▶ What is expected
Format the data below as a JSON list of strings, with each line as its own string and any blank lines omitted.

:: Exercise materials ::

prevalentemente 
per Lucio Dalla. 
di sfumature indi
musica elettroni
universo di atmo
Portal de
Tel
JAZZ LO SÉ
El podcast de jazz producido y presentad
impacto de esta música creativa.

:::

▶ Output below
[
  "prevalentemente ",
  "per Lucio Dalla. ",
  "di sfumature indi",
  "musica elettroni",
  "universo di atmo",
  "Portal de",
  "Tel",
  "JAZZ LO SÉ",
  "El podcast de jazz producido y presentad",
  "impacto de esta música creativa."
]